В Выборге Пётр Алексеевич вышел на минуту из поезда и купил свежую газету. Из неё он узнал, что во второй половине дня дело Навроцкого будет слушаться в окружном суде, и, как только локомотив, свистя и отдуваясь, зашёл в гавань Финляндского вокзала, поспешил в суд. Когда председатель суда, разъяснив присяжным их права и обязанности и упомянув о лежащей на них ответственности, привёл их к присяге, Пётр Алексеевич уже сидел с краю на последней скамье, переводя дыхание и протирая платком вспотевший лоб. Несмотря на громкие заголовки в газетах, публика в зале была немногочисленной и случайной, пришли, очевидно, лишь самые любопытные и те, кто нашёл здесь временное убежище от осенней непогоды. Увидав взятого под стражу Навроцкого, бледного, осунувшегося, Пётр Алексеевич поздоровался с ним кивком головы, и тот ответил ему усталой, печальной улыбкой, сквозь которую, как показалось полковнику, проглядывала спокойная уверенность, что всё это недоразумение скоро кончится. Пётр Алексеевич немного успокоился.
После оглашения обвинительного акта председатель спросил обвиняемого, считает ли тот себя виновным, на что получил отрицательный ответ. Изложение обстоятельств дела и зачтение материалов предварительного следствия товарищ прокурора, толстенький господинчик с курчавой, густой шевелюрой, закончил следующей речью:
— Господа судьи, господа присяжные заседатели! Преступление, которое мы сегодня здесь разбираем, поражает всякого честного человека своей безнравственностью. Разумеется, господа, любое преступление безнравственно, но здесь мы имеем типичный образчик падения нравов нашего времени! Господин Навроцкий, дворянин, князь, человек с университетским образованием, принадлежащий к лучшей части нашего общества, к его, так сказать, сливкам, соблазнив девицу Шарлотту Янсон, находился с ней в незаконном сожительстве, в котором грубая физическая страсть поругала всё святое, что связываем мы с институтом брака, освящённым церковью, и в конце концов привела к трагической, но, увы, закономерной развязке.
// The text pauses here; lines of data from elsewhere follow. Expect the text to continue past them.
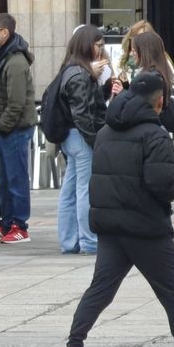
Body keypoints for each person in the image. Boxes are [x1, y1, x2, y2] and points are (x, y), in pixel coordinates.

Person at [52, 72, 174, 347]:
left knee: (100, 289)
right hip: (146, 227)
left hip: (110, 225)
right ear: (160, 100)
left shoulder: (106, 130)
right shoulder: (154, 134)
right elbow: (160, 183)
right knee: (173, 292)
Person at [0, 13, 37, 245]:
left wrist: (3, 124)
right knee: (3, 180)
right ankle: (6, 223)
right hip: (6, 128)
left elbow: (16, 101)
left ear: (5, 32)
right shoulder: (0, 55)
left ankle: (19, 225)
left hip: (16, 128)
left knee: (16, 178)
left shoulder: (15, 61)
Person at [53, 25, 109, 256]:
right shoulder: (79, 74)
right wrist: (96, 140)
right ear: (87, 45)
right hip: (80, 136)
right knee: (84, 189)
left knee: (70, 189)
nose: (101, 51)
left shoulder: (71, 69)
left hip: (70, 136)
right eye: (98, 46)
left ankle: (69, 242)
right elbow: (83, 114)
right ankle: (89, 242)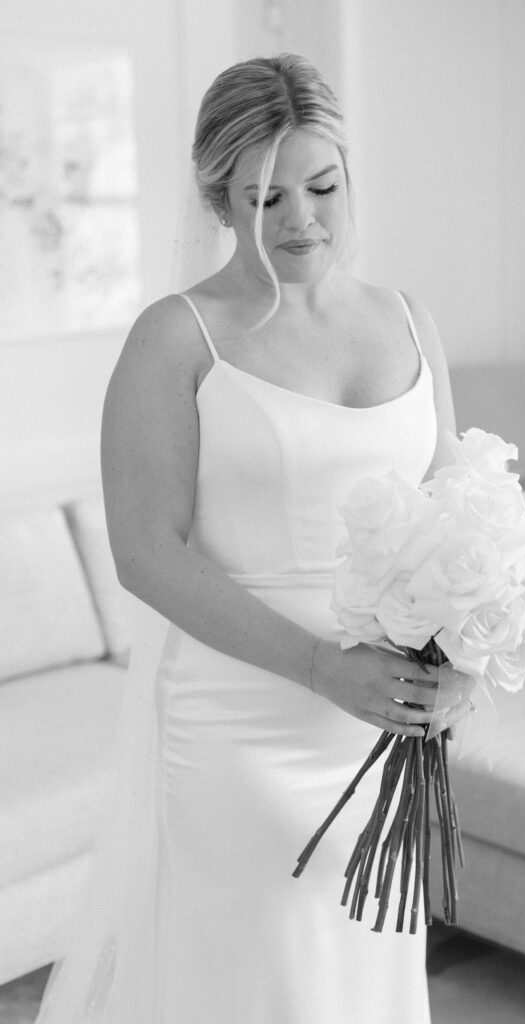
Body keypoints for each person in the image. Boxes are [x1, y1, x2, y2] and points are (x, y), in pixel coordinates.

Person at [34, 53, 474, 1024]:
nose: (300, 221)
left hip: (377, 729)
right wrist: (321, 666)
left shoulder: (409, 319)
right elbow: (146, 550)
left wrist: (463, 660)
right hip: (240, 727)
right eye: (264, 197)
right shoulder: (175, 337)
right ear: (219, 201)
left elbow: (453, 509)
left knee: (361, 978)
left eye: (321, 187)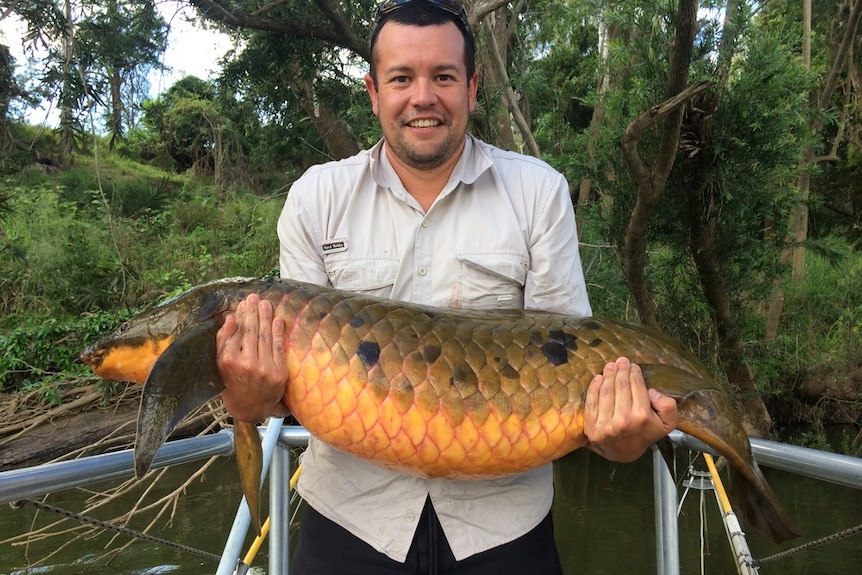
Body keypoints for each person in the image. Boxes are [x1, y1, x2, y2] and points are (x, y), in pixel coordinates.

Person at [215, 1, 678, 573]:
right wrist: (245, 398)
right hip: (350, 523)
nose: (423, 97)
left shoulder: (538, 193)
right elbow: (287, 384)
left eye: (443, 77)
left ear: (473, 87)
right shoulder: (316, 199)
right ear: (373, 91)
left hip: (504, 531)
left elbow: (578, 373)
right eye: (402, 78)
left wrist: (621, 437)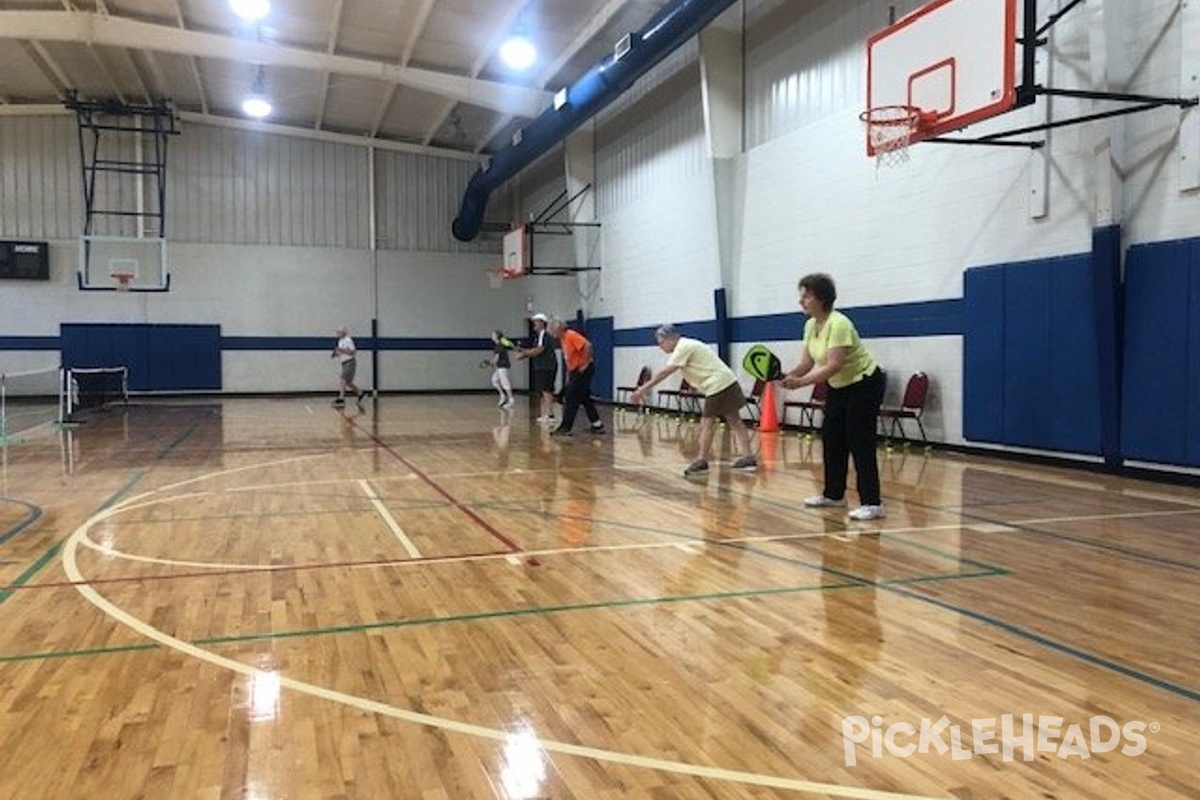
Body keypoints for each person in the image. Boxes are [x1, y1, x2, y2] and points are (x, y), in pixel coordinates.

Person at [780, 272, 887, 521]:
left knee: (860, 442)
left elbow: (833, 365)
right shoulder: (810, 325)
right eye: (801, 296)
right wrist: (788, 376)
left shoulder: (839, 323)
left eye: (806, 296)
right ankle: (834, 495)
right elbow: (807, 362)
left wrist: (801, 383)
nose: (801, 301)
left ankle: (873, 503)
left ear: (821, 298)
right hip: (839, 387)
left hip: (864, 384)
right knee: (832, 439)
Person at [630, 324, 757, 476]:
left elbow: (665, 372)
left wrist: (641, 390)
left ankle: (702, 461)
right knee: (734, 420)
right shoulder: (686, 345)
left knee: (707, 423)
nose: (661, 347)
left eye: (661, 343)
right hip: (727, 381)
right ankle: (748, 457)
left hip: (718, 384)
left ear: (670, 338)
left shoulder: (683, 347)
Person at [547, 317, 605, 436]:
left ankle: (565, 428)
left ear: (558, 329)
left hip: (583, 370)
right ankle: (597, 425)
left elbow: (588, 345)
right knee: (584, 398)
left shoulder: (570, 335)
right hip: (575, 371)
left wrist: (585, 363)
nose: (551, 333)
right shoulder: (563, 339)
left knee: (571, 398)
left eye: (552, 330)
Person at [515, 313, 559, 424]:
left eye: (536, 321)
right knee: (545, 390)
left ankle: (550, 415)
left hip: (546, 366)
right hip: (542, 366)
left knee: (547, 390)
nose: (533, 323)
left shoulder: (543, 335)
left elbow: (539, 350)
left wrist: (524, 353)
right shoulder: (538, 336)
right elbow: (535, 351)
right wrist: (525, 355)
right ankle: (549, 414)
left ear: (541, 323)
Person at [331, 326, 366, 407]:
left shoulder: (348, 340)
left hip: (349, 362)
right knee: (348, 382)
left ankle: (341, 399)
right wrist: (335, 354)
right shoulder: (340, 341)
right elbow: (340, 351)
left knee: (342, 378)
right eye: (337, 332)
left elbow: (353, 352)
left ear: (344, 332)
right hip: (344, 362)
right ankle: (360, 393)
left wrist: (342, 350)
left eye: (339, 332)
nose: (338, 333)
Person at [488, 330, 516, 408]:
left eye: (493, 334)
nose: (491, 336)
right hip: (499, 367)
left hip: (502, 367)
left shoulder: (499, 345)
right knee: (494, 380)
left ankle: (511, 400)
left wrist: (491, 363)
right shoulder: (498, 345)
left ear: (497, 336)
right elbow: (495, 358)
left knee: (505, 382)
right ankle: (503, 396)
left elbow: (496, 358)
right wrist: (491, 362)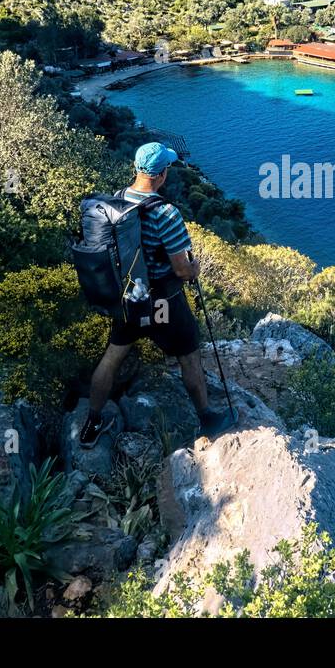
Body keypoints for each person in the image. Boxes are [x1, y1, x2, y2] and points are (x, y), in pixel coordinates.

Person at [79, 142, 236, 445]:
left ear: (136, 169)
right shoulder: (166, 213)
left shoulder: (118, 201)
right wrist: (195, 268)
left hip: (129, 299)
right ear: (162, 174)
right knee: (189, 356)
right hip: (164, 302)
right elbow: (181, 270)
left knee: (112, 358)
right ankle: (207, 419)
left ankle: (91, 424)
Вот, господа, нравы нашего времени! Вот их падение! И если мы не остановим это падение сегодня, если не скажем эрозии общественной нравственности: «Довольно! Довольно!» (на втором «довольно» товарищ прокурора повысил голос и поднял кверху указательный палец), что мы будем иметь завтра? В каком обществе будут жить наши дети?
Уперев глаза в публику, товарищ прокурора на несколько секунд замер. Из задних рядов кто-то крикнул: «Верно!»
— Господа присяжные заседатели, — продолжал оратор, — позвольте мне ещё раз остановиться на мотиве данного преступления. Он очевиден: запутавшись в денежных делах, в биржевых спекуляциях, господин Навроцкий решил во что бы то ни стало исправить положение, и сделать это он мог — как ему, надо думать, это представлялось, — лишь вступив в брак с особой состоятельной. Что же мешало ему? Разумеется, господа, ревность его любовницы, угроза публичного скандала, который та могла учинить.
В голосе товарища прокурора послышались сиплые нотки. Ухватив пухлой, коротенькой ручкой графин и плеснув в стакан немного воды, он неловко его осушил.